The attack claimed by the Taliban came just weeks after three soldiers were killed in a similar bombing, bringing the total number of Georgian dead to 29.

Yet Georgia's involvement in Afghanistan is seen by many here as a key stepping stone towards its long-term goal of joining the military alliance.

Georgia's NATO aspirations infuriate neighbour Russia, which fought a brief war with Georgia in 2008 and sees any further NATO expansion into the former Soviet Union as a threat to its security.

Originally ordered by US-ally President Mikheil Saakashvili in 2004, the Afghan deployment has grown steadily since then.

It maintains the strong support of billionaire Prime Minister Bidzina Ivanishvili, Saakashvili's political nemesis, whose coalition triumphed in October parliamentary polls.

"Despite this horrible tragedy, nothing will break us; no one will make us retreat," Ivanishvili said in a video statement after the latest attack on Georgian troops.

"We will continue to fight for peace in the world," said Ivanishvili, who has made normalising relations with Russia a foreign policy priority while also promising to maintain Saakashvili's pro-Western course.

Since the June 6 attack Georgia's defence minister Irakli Alasania announced that NATO has agreed to close two Georgian bases in Helmand, including the one targeted by the latest blast.

For now though, calls for the country's total withdrawal from Afghanistan remain muted, with only the marginal Labour Party calling for a referendum on the issue.

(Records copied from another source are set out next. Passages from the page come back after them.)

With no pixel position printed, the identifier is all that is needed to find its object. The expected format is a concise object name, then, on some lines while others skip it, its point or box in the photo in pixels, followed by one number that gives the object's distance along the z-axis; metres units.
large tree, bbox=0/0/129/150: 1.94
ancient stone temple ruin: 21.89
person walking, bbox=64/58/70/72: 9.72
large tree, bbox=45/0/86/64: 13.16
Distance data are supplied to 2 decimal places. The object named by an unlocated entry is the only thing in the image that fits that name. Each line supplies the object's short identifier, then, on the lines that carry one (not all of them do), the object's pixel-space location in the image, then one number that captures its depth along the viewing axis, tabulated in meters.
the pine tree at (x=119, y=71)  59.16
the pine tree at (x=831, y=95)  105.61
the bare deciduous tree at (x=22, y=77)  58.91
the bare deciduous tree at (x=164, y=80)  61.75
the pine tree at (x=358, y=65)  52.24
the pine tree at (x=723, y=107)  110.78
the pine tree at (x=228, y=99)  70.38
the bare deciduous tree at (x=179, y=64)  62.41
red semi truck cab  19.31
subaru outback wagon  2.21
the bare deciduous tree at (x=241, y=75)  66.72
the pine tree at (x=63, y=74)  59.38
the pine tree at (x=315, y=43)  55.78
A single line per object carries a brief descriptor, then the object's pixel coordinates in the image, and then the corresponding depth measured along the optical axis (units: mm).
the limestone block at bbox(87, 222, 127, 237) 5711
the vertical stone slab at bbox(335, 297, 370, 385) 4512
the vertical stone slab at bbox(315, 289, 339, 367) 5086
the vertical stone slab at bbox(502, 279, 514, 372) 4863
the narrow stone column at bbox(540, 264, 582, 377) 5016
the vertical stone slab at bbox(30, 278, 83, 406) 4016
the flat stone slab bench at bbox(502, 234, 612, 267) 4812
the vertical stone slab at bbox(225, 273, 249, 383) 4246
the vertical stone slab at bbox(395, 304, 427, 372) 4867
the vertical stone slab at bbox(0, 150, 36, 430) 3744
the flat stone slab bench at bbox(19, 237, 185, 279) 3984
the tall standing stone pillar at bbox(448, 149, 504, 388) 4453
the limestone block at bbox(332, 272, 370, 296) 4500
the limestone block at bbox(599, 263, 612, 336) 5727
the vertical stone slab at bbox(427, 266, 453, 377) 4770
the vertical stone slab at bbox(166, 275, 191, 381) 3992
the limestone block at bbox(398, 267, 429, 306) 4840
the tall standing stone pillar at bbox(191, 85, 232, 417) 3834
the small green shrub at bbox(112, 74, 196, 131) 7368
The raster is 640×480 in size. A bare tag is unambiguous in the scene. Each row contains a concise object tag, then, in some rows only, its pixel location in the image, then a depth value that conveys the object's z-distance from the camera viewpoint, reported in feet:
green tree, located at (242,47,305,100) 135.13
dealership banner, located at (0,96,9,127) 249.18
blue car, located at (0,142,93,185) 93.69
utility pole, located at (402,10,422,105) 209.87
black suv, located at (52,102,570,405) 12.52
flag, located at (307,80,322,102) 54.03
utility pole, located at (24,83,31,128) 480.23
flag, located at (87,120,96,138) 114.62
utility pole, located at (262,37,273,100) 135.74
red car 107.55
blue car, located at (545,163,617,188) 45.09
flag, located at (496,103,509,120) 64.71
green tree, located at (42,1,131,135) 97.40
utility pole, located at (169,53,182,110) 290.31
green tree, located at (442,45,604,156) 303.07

Around 100,000 US-led ISAF troops are fighting a Taliban-dominated insurgency in Afghanistan in a conflict that began in 2001 following the September 11 attacks in the United States.

The US and its NATO allies are seeking to hand control of security to Afghan forces in withdrawing their combat troops by the end of 2014.

In February, Georgia reiterated a pledge that it is willing to continue deploying troops to assist local security forces after NATO's combat mission formally ends.

Analysts say that overall Georgians still back the Afghan mission -and the final aim of joining NATO was endorsed overwhelmingly in a 2008 referendum.

"Obviously when casualties take place then the popular sentiment is less favourable to the deployment, but the population in general still continues to understand the importance of this operation," said Sergi Kapanadze, a former deputy foreign minister and founder of Georgia's Reforms Associates think-tank.

Despite the internal political conflict between supporters of Ivanishvili and Saakashvili, continued involvement in Afghanistan is one of the few issues that the country's squabbling politicians agree on.

"On the major foreign policy issues the two sides have remained pretty close and there is still not much change from before," Kapanadze said.